Problem description ->
For the records below, output each line exactly as it appears, from the first through the line with "l’Université McGill de Montréal, titulaire de".

Items from a dataset:
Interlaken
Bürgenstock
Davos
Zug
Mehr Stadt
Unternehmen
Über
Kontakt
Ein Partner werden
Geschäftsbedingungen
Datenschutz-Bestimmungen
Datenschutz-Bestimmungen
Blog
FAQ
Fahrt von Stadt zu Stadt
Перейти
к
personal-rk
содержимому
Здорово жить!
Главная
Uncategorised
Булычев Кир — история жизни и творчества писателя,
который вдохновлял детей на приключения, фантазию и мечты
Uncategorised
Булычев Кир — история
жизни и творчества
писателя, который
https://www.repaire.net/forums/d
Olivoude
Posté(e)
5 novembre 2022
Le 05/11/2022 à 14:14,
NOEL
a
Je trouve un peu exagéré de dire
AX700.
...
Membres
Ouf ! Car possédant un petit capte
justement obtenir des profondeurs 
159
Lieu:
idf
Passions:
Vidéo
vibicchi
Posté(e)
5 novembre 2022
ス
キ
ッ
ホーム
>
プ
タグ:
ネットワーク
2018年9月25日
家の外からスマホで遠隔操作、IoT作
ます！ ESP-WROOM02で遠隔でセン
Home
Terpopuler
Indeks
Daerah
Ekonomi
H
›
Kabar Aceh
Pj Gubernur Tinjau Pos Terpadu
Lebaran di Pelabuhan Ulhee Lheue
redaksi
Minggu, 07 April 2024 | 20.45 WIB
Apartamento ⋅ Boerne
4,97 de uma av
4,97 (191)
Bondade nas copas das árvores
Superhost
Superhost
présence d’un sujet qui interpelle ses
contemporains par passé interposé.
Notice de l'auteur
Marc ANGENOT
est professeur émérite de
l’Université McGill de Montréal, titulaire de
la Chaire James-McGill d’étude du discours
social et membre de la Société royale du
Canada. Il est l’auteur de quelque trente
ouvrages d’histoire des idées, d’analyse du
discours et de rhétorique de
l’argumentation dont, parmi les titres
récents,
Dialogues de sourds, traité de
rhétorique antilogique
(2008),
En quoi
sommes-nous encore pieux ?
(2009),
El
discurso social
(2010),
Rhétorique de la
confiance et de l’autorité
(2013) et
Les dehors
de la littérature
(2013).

Answer to the problem ->
Interlaken
Bürgenstock
Davos
Zug
Mehr Stadt
Unternehmen
Über
Kontakt
Ein Partner werden
Geschäftsbedingungen
Datenschutz-Bestimmungen
Datenschutz-Bestimmungen
Blog
FAQ
Fahrt von Stadt zu Stadt
Перейти
к
personal-rk
содержимому
Здорово жить!
Главная
Uncategorised
Булычев Кир — история жизни и творчества писателя,
который вдохновлял детей на приключения, фантазию и мечты
Uncategorised
Булычев Кир — история
жизни и творчества
писателя, который
https://www.repaire.net/forums/d
Olivoude
Posté(e)
5 novembre 2022
Le 05/11/2022 à 14:14,
NOEL
a
Je trouve un peu exagéré de dire
AX700.
...
Membres
Ouf ! Car possédant un petit capte
justement obtenir des profondeurs 
159
Lieu:
idf
Passions:
Vidéo
vibicchi
Posté(e)
5 novembre 2022
ス
キ
ッ
ホーム
>
プ
タグ:
ネットワーク
2018年9月25日
家の外からスマホで遠隔操作、IoT作
ます！ ESP-WROOM02で遠隔でセン
Home
Terpopuler
Indeks
Daerah
Ekonomi
H
›
Kabar Aceh
Pj Gubernur Tinjau Pos Terpadu
Lebaran di Pelabuhan Ulhee Lheue
redaksi
Minggu, 07 April 2024 | 20.45 WIB
Apartamento ⋅ Boerne
4,97 de uma av
4,97 (191)
Bondade nas copas das árvores
Superhost
Superhost
présence d’un sujet qui interpelle ses
contemporains par passé interposé.
Notice de l'auteur
Marc ANGENOT
est professeur émérite de
l’Université McGill de Montréal, titulaire de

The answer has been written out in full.